Facevo riferimento prima alla dignità umana. C’è tutto il mondo possibile nel vicolo Cannery. Ci sono tutti i personaggi che rappresentano un quartiere qualunque d’America o del mondo. La grandezza del romanziere sta nella semplicità della descrizione. C’è tutto nell’incipit che apre la storia. Basta solo quello a farci capire tutto. Un attacco straordinario.
Un Dottore carismatico e rispettato, quattro personaggi strampalati e nullafacenti, la Dora con le sue ragazze della casa di appuntamenti che gestisce, Lee Chong il cinese del bazar affarista e poco affabile. Sono gli abitanti del Vicolo Cannery. Ruffiani, giocatori, figli di malafemmina ma che, come spiega l’autore, visti da un altro spiraglio possono essere santi, martiri, angeli e uomini di Dio.

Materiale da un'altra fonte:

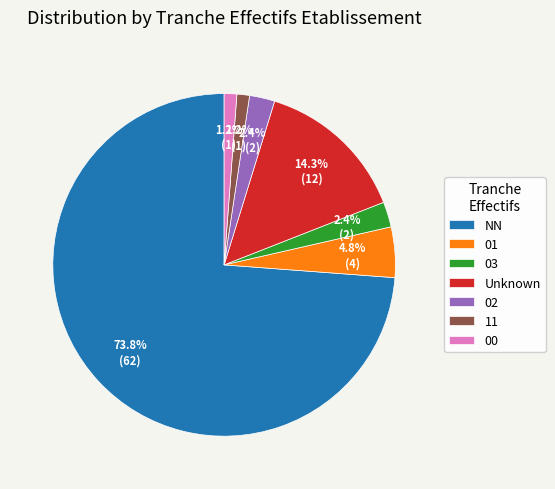

To the nearest percent, what percentage of the pie is 01?

5%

La figura interessante è proprio quella del Dottore, approfondita maggiormente dallo stesso Steinbeck. Uomo saggio e autorevole, il Dottore sta dalla parte dei più deboli, crede in loro e ha la loro collaborazione. Ottiene, insomma, in questo luogo dove tutto accade, la riscossa dell’uomo che riemerge con la propria dignità. Sono i più deboli, gli emarginati dalla società bacchettona e benpensante a riscattare e aiutare l’umanità nel bisogno. Significativa e suggestiva a questo proposito è l’immagine delle signore (diciamo così) della casa della Dora che sono tra le più attive a portare aiuto e soccorso durante una forte epidemia.
Il Dottore è anche un po’ burbero. Gli piace viaggiare da solo piuttosto che avere con sé loquaci compagni di viaggio. Che zittisce a malo modo.
Quando Steinbeck scrive il romanzo, ha superato la grave crisi depressiva in cui è caduto nella seconda metà degli anni’30 a seguito della perdita del padre e poi della madre. A ispirarlo nella stesura fu la conoscenza con Edward Ricketts, l’amico di sempre. Probabilmente si ispirò a lui per il personaggio del Dottore.
Risalta in Vicolo Cannery tutta l’ironia ma anche l’umorismo della vita umana. La descrizione di Henri indica un mondo di affabulatori e sognatori: “Henri il pittore non era francese e non si chiamava Henri. E in realtà non era nemmeno un pittore. A forza di interessarsi delle storielle della Rive Gauche di Parigi, ci viveva, benché non ci fosse mai stato”.
Ma il passaggio più interessante che mette in risalto ancor più l’ironia e il realismo sociale di Steinbeck è questo: “..le cose che ammiriamo negli uomini, la bontà, la generosità, la franchezza, l’onestà, la saggezza e la sensibilità, sono in noi elementi che portano alla rovina. E le caratteristiche che detestiamo, la furberia, la cupidigia, l’avarizia, la meschinità, l’egoismo, portano al successo. E mentre gli uomini ammirano le prime di queste qualità, amano il risultato delle seconde”.
La capacità di Steinbeck è poi quella di rendere familiare il paesaggio. Pur non essendoci mai stati, la potenza narrativa ci fa sentire a casa nostra, vedere con gli occhi il vicolo, rendercelo familiare come se vivessimo lì da sempre. Da leggere o rileggere assolutamente.